The cavity around a seroma is basically scar tissue. With drainage of the seroma it may resolve or additional surgery may be needed to remove it if the scar tissue affects the outcome. It can occur after a TT or scar revision of a previous TT. Best to discuss further with your surgeon.
Seroma from Drain
I do not use drains any more with this procedure and have switched from pain pumps to Exparel which is a long acting injectable pain medicine like Lidocaine or Marcaine but lasts for three days. If you go to a doctor who uses #drains, they usually stay in 3-5 days but may be required to remain in longer. Also, revision surgery is unusual but may be desired for several reasons. Most revisions should be done after 9-12 months. One cause for revision surgery are “dog ears” at the ends of the incisions. These are small folds of excess skin that do not flatten over time. They can be excised, suctioned or both. If you are having these issues with the area of your drain then it would likely be best to visit with your surgeon to have the area evaluated to make sure there are no infections or trouble. Best of luck.

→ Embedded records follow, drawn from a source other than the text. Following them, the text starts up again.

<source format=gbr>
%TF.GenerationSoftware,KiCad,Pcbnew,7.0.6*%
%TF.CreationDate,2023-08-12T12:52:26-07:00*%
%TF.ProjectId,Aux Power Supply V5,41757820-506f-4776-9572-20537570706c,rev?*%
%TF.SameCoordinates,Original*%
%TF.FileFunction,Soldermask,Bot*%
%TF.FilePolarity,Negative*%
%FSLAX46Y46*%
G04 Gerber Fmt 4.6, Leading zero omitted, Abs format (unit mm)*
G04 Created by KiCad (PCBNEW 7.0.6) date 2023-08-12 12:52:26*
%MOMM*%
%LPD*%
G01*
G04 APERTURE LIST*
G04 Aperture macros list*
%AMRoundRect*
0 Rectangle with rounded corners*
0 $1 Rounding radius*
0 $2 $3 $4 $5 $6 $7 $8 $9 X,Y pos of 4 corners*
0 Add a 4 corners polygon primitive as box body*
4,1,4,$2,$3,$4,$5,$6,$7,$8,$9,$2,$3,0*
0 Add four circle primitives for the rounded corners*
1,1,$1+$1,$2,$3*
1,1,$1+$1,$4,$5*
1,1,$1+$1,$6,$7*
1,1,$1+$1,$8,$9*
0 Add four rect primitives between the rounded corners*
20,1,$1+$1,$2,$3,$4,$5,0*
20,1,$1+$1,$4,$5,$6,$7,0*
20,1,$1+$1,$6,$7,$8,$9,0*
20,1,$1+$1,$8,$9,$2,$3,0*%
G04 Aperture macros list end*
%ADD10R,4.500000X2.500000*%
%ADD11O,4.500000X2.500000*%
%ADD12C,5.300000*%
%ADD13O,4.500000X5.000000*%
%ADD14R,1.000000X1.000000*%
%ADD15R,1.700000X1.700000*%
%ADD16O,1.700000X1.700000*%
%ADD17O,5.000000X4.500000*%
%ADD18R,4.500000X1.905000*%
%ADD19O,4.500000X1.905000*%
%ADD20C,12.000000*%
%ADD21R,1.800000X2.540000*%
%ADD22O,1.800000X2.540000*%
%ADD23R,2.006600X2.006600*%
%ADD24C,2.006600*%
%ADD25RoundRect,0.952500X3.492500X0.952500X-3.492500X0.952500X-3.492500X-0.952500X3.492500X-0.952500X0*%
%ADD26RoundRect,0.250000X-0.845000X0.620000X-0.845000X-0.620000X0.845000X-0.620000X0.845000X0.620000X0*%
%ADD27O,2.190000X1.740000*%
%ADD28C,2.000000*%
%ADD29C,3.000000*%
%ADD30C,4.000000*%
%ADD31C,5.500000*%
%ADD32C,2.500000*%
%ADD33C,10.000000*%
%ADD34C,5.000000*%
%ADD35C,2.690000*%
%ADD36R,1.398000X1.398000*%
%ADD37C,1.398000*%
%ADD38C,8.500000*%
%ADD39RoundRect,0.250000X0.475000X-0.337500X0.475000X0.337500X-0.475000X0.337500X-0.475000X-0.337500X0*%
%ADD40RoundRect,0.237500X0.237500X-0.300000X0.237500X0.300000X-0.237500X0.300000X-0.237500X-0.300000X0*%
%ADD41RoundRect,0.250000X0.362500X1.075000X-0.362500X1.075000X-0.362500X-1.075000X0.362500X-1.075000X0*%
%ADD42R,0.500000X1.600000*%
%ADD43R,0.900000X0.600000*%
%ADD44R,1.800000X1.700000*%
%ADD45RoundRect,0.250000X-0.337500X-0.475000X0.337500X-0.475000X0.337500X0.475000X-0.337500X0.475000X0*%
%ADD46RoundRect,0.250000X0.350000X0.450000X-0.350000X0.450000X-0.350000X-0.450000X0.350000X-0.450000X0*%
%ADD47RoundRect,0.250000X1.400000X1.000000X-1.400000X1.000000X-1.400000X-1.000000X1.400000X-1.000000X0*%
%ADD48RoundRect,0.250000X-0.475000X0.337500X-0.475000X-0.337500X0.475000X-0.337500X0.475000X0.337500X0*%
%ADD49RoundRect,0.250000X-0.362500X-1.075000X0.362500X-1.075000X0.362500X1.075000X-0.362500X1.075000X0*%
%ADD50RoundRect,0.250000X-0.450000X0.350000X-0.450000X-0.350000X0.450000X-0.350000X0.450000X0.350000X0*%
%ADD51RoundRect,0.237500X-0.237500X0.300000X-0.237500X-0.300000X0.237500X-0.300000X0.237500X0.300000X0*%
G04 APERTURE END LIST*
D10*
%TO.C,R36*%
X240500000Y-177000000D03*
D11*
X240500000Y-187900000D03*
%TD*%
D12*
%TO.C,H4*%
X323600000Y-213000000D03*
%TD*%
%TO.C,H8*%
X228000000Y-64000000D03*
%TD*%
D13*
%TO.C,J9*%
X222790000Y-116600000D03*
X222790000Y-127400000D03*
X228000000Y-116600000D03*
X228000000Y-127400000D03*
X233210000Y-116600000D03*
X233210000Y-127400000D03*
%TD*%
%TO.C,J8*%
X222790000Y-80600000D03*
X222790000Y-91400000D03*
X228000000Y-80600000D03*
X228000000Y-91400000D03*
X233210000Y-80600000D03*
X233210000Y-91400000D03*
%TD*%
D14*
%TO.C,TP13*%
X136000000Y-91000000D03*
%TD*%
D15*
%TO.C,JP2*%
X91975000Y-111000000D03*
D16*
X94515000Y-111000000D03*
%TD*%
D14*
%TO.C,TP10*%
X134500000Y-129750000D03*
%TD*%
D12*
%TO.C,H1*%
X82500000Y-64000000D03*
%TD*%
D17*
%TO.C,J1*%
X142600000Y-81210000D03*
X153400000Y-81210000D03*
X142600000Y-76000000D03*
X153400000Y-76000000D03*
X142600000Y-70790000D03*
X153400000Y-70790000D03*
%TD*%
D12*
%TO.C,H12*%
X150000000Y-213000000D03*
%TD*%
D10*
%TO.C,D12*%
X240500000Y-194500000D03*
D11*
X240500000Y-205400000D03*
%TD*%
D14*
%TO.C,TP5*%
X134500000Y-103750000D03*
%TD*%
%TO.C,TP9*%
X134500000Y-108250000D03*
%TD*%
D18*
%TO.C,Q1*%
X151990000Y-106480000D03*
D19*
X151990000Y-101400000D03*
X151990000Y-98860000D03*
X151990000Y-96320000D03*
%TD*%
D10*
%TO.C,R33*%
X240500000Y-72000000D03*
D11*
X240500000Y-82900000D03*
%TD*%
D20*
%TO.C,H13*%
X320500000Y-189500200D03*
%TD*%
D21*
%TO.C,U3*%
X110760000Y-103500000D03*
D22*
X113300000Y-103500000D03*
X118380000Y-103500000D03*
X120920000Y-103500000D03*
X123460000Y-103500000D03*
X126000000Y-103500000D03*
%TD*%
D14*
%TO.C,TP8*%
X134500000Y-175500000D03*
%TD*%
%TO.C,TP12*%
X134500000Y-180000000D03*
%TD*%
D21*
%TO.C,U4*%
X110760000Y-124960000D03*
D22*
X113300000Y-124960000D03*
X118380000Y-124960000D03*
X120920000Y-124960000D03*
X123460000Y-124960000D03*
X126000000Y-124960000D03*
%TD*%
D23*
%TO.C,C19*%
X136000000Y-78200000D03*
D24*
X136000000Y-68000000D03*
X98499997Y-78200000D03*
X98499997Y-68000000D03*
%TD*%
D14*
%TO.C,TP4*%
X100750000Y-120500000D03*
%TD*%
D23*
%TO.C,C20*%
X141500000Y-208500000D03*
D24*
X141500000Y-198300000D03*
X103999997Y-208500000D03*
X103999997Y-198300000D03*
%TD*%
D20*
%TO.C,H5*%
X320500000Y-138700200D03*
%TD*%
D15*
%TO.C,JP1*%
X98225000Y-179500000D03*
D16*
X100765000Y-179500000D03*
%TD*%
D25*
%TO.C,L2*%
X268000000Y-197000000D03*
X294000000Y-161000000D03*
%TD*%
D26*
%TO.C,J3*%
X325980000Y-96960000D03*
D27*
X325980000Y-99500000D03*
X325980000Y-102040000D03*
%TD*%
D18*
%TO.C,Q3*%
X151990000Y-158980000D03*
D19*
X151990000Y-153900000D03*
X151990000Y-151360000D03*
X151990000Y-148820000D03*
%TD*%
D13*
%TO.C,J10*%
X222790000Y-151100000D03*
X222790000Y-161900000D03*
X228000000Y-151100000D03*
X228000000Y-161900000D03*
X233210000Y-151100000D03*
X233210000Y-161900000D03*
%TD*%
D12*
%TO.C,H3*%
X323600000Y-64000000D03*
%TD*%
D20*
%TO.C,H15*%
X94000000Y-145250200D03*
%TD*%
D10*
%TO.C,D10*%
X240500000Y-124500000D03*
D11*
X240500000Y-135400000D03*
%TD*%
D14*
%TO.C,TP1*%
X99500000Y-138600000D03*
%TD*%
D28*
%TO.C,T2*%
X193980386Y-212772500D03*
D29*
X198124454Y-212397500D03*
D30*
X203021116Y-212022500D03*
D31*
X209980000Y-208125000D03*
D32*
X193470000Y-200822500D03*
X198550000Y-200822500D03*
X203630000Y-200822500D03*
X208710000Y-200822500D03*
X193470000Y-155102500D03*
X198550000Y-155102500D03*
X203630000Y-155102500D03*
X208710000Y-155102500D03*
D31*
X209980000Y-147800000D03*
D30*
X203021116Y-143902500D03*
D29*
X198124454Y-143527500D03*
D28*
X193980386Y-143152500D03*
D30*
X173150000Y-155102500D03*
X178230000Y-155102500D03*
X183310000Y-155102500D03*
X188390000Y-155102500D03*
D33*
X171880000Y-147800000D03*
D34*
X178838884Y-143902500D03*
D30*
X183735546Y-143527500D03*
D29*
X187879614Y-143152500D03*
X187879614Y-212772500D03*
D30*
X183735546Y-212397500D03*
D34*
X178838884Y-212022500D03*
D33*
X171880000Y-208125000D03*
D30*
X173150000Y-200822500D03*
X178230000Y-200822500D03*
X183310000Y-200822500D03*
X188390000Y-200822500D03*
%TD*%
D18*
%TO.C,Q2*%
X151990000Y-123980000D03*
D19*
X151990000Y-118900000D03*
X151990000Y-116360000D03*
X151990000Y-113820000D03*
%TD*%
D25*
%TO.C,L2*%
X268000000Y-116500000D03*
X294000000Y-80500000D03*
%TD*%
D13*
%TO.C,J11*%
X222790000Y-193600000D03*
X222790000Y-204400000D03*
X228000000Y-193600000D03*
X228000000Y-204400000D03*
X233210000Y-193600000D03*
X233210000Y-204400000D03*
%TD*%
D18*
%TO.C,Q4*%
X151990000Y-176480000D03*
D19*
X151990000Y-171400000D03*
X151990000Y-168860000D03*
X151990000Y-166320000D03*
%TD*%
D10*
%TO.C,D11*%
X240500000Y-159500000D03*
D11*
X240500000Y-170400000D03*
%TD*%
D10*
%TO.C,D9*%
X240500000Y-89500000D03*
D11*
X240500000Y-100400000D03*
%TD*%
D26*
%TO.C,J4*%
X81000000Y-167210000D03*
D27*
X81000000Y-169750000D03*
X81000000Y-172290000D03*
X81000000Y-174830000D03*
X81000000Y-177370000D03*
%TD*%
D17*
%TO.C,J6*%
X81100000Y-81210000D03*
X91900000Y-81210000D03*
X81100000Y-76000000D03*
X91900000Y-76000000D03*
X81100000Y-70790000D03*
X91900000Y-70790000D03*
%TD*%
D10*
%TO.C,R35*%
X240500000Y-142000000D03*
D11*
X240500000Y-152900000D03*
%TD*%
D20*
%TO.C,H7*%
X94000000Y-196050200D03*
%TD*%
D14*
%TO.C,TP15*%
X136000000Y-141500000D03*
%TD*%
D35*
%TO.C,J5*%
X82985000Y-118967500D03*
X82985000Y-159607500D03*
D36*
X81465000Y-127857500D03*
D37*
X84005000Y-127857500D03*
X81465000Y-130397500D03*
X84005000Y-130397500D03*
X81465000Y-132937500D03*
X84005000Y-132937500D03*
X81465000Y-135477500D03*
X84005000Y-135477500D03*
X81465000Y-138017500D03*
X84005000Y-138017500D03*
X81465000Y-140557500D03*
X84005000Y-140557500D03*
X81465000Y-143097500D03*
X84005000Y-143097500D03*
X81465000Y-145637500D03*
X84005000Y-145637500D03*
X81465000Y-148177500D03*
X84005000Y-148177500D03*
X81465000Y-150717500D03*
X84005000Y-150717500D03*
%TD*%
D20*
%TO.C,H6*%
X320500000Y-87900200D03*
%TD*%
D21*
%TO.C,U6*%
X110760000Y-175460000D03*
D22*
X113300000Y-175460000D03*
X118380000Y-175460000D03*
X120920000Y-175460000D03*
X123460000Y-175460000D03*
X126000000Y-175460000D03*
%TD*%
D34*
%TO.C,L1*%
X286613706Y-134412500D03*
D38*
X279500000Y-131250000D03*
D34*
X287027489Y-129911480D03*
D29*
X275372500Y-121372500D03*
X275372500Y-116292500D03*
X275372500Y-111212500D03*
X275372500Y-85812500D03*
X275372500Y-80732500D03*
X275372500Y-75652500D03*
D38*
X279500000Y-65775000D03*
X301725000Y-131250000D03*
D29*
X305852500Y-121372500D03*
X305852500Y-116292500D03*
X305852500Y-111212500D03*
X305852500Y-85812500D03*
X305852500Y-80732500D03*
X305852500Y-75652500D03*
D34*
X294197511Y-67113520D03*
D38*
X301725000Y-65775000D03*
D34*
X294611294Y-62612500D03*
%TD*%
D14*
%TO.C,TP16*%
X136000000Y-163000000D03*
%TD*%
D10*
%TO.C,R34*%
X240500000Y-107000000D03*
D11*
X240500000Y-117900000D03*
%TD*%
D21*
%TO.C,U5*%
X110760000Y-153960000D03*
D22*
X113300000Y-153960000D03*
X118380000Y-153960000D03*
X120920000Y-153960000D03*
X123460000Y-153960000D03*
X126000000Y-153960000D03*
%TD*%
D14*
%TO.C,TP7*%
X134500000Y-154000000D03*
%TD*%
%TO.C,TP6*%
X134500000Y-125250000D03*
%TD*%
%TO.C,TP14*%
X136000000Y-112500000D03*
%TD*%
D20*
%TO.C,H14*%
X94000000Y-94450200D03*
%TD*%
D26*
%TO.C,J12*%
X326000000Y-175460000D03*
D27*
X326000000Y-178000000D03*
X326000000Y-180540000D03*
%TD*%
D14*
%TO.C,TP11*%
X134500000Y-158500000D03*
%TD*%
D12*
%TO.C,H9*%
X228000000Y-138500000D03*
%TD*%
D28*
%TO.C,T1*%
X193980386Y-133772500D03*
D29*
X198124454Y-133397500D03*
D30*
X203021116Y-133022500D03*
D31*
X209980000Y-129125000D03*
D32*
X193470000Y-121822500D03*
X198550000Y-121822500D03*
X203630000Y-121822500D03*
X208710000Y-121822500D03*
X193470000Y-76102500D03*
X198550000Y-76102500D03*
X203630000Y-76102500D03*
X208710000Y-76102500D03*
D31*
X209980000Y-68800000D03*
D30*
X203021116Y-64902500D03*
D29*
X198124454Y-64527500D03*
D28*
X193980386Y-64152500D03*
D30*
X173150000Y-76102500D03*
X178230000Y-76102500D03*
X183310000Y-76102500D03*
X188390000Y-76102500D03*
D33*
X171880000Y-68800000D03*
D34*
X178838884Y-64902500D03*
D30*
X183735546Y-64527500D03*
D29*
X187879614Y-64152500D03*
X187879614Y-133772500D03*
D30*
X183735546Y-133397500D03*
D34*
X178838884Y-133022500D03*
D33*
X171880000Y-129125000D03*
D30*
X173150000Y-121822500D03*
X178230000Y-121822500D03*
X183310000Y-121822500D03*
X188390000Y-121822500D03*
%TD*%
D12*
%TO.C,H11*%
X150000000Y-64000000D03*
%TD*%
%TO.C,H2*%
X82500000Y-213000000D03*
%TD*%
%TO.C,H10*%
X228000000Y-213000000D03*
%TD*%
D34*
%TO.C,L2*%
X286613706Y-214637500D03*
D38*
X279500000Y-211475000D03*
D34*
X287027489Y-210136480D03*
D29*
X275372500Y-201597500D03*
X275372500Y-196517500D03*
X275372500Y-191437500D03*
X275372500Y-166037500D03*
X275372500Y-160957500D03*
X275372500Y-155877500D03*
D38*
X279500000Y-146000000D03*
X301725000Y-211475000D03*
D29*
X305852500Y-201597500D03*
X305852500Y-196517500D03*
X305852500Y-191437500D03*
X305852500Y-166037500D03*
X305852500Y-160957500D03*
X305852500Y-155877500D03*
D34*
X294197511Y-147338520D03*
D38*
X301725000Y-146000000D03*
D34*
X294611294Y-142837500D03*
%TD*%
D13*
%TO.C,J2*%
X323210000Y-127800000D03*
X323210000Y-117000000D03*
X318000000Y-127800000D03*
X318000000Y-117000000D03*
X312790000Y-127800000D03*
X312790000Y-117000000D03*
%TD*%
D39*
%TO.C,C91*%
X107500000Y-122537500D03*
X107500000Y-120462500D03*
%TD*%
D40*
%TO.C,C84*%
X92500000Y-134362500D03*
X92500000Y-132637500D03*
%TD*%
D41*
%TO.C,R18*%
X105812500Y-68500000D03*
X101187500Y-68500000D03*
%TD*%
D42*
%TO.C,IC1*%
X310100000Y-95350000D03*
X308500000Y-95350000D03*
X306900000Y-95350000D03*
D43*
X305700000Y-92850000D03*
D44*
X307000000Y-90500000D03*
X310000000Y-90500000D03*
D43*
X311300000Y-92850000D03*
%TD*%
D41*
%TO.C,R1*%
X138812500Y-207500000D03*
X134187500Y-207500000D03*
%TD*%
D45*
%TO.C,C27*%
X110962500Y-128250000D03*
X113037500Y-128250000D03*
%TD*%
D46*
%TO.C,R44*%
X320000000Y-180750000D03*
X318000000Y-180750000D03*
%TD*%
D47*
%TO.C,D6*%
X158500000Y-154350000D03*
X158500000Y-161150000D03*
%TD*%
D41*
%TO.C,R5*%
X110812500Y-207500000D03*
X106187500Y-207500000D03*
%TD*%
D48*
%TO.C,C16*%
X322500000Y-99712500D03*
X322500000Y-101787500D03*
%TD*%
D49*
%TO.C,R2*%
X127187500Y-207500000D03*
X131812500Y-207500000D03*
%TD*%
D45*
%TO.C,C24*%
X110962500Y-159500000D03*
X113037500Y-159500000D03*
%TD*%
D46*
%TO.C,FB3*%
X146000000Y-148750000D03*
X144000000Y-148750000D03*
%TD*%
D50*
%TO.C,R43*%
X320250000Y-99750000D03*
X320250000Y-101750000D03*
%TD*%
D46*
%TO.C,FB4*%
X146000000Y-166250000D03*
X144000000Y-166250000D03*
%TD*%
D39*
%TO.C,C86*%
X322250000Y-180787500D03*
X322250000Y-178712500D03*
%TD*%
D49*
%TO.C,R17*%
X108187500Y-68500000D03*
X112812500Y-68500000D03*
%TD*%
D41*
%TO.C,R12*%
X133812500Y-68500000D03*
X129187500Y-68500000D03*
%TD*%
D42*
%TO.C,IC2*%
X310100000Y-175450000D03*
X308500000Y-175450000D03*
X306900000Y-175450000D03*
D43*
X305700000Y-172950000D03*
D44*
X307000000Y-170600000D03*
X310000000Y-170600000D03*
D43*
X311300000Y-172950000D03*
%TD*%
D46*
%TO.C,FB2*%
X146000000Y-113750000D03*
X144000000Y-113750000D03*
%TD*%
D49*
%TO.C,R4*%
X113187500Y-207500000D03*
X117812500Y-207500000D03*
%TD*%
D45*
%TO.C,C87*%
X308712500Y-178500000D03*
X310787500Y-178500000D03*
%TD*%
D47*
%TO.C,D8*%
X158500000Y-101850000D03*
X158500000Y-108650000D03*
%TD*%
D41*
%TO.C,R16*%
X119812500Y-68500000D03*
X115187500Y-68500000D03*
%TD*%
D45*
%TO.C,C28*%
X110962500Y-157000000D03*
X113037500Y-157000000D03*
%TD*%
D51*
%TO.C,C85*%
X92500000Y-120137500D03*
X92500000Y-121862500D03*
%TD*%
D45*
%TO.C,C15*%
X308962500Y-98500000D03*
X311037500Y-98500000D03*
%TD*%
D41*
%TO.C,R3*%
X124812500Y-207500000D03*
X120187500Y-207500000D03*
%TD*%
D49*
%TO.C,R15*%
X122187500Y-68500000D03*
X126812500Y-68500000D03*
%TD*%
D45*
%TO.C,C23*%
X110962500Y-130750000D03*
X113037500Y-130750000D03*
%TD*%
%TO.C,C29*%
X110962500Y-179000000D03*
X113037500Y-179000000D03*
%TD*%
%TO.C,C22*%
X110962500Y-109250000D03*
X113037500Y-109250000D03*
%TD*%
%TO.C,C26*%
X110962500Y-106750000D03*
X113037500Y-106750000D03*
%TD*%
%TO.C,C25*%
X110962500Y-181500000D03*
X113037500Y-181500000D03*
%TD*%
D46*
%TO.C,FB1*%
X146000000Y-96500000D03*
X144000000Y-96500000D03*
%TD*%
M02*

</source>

Unfortunately, seroma formation is an associated risk of most body contouring operations. Some seromas are very stubborn and do not respond to conservative treatments with repeated drainage and antibiotic sclerosis. These require surgical excision of the cavity. This cavity is made of inflammatory cells which attempt to wall off the fluid. Good luck on your seroma surgery and wish you the very best! Dr. ALDO
The body can typically reabsorb a small amount of fluid, but if larger amounts continue to be formed it overwhelms the body's ability to do this and it gathers between the muscles and the fat under the skin like a water balloon. If this is not dealt with adequately in a timely fashion a lining may form on the walls of the cavity prevented any fluid from being reabsorbed. This typically requires surgery to correct and is not considered a "simple straightforward" surgery. Best to nip it in the bud.
Think of your stomach as two pieces of bread. The top is the skin and fat and the bottom is the muscle/abdominal wall. The two pieces need to stick together after surgery. When fluid forms, it prevents this from happening. Over time a lining of scar tissue (capsule) can form creating a permanent space. Most of the time seromas do go away with time, but occasionally they need to be addressed surgically.